Thousands of sacks of both sorts may be seen in Messrs. Barringer's warehouses. The "brown" is the smaller, but is the most expensive, because an acre of land will not yield so much of it as it will of the "white," and it also exhausts the soil more. It has, however, properties not possessed by the "white," and both sorts are absolutely essential in the making of good mustard.

Messrs. Barringer and Company possess very perfect machinery for husking, grinding, and dressing the mustard, and no pains or expense are spared in order to obtain the finest result. The firm has the accumulated experience of seventy years, but the principals believe it is always possible to learn, and so improvements continue to be made. Quite recently an elaborate machine of a new type has been put up with most satisfactory results.
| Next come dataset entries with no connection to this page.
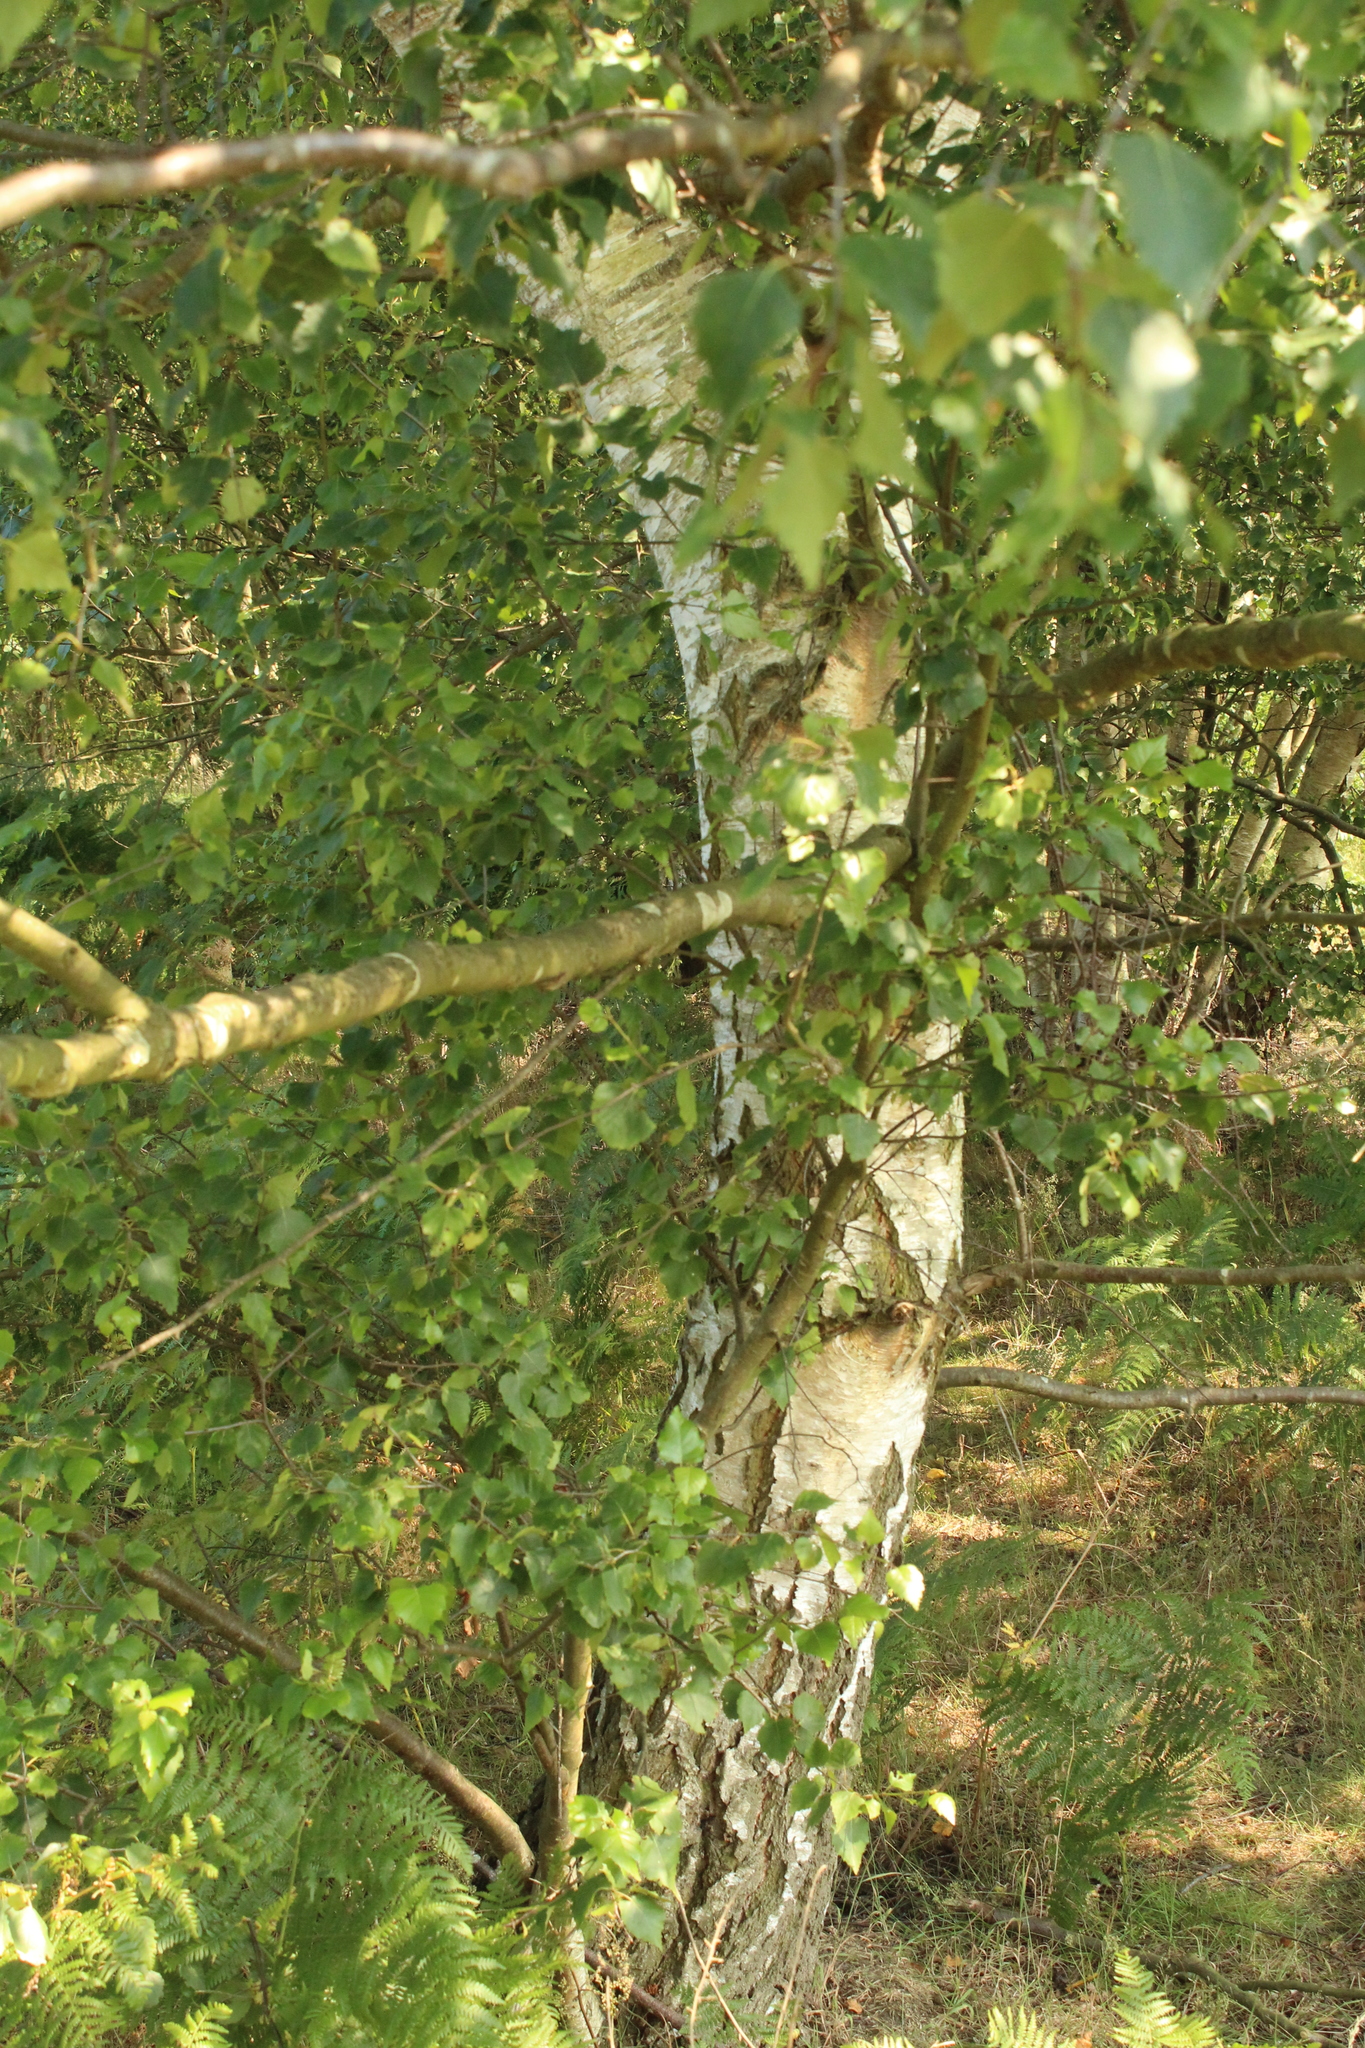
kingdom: Plantae
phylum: Tracheophyta
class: Magnoliopsida
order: Fagales
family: Betulaceae
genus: Betula
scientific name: Betula pendula
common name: Silver birch
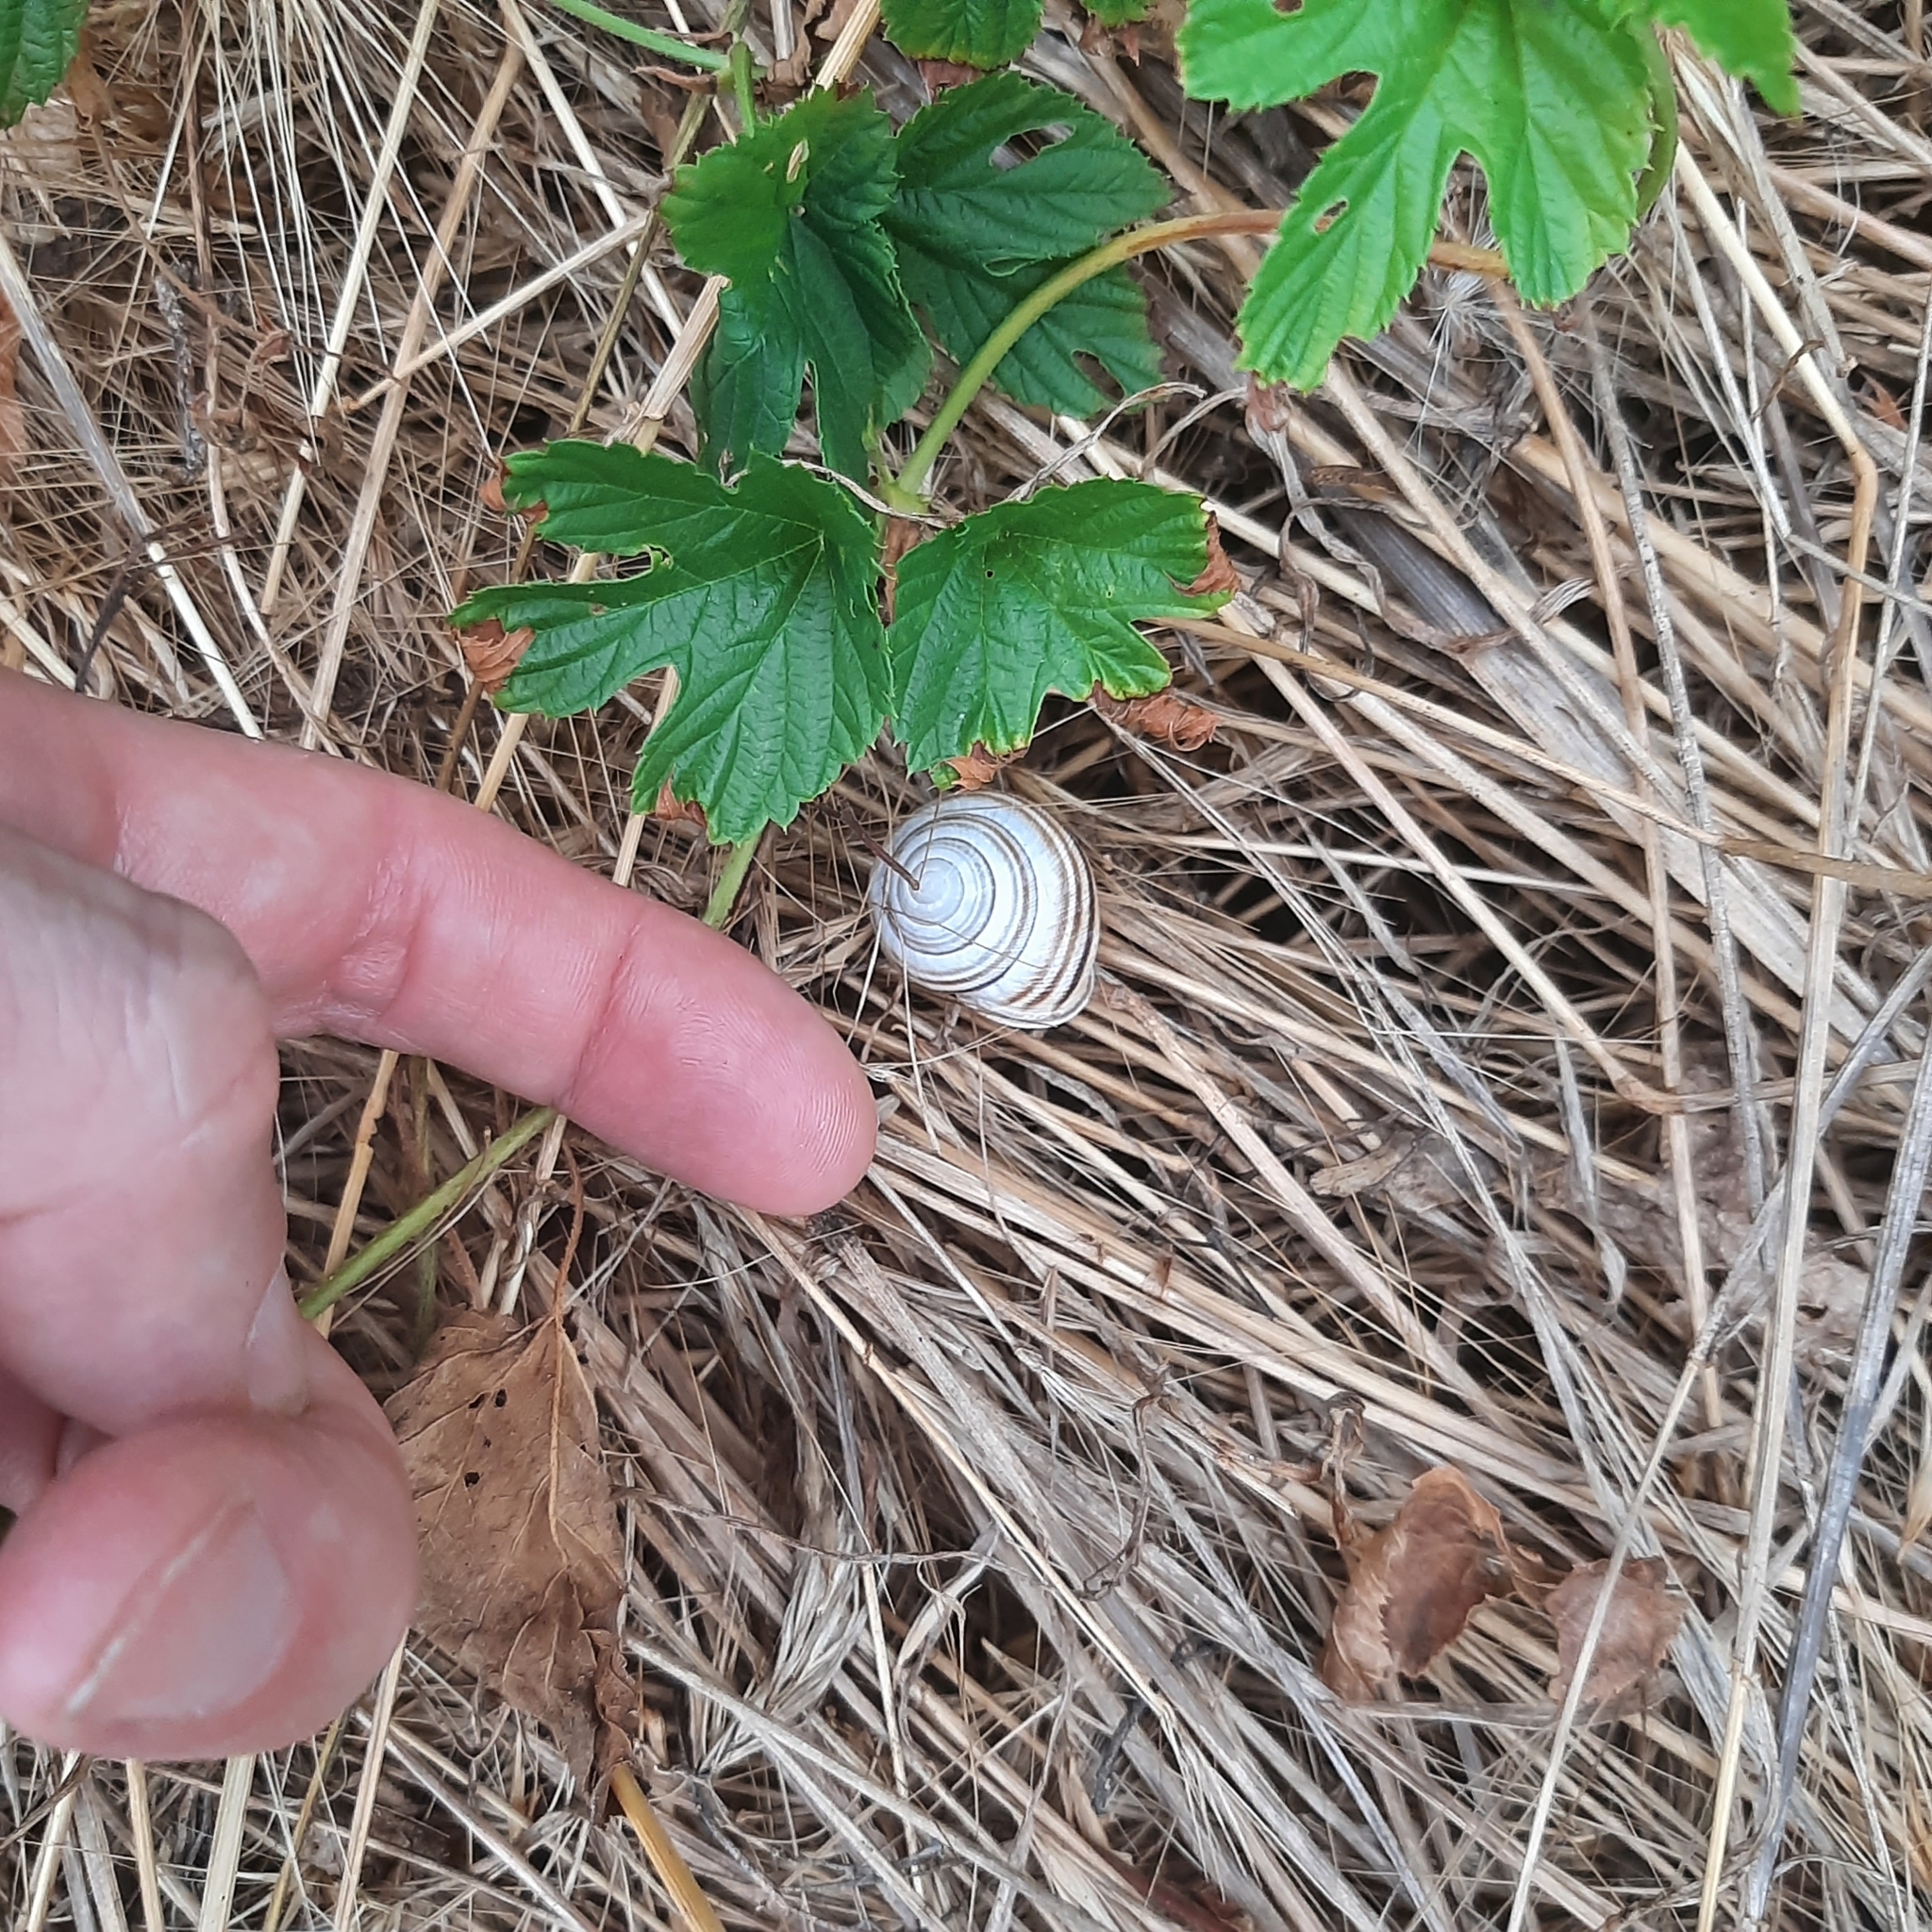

After the mustard has completed its manufacturing journey it requires to be packed.

Exhibition Show Stand.
Exhibition Show Stand.

Messrs. Barringer and Co. have always been to the front with their packages, and always have on hand a large variety of handsome tins of various sizes and shapes.

Considerable thought is necessary to choose suitable designs. Messrs. Barringer and Co. have drawn their ideas from many fields. They have frequently had tins bearing representations of flowers—one of the most successful having been of "Chrysanthemums," which were sketched from Mr. Barringer's own collection. They have also had resort to Shakespeare and Scott, to English history, politics, bird life and child life, and to Barnum and football; they have drawn on the Arctic regions, the Tropics, the cities of Europe, the Colonies, and with not least success on the beautiful country in their own neighbourhood.

They have lately introduced a speciality known as "Motor" Mustard, which is packed in blue and yellow lever-lid tins, and which they claim is the most convenient package on the market.

The excellence of the firm's manufactures is evidenced by the large number of prize medals they have obtained at exhibitions in all parts of the world.

We have left ourselves no space to allude to the Blue and Black Lead departments.

They are manufactured and packed in a separate building from the Mustard. Quite a number of girls are employed in this branch, as the Blue has to be wrapped either in paper or calico and then packed into boxes.

Messrs. Barringer and Co. are the manufacturers of Portland Blue, which is packed in ornamental tins, and they also send large quantities of Washing Blue and Black Lead to Australia and the Continent of Europe.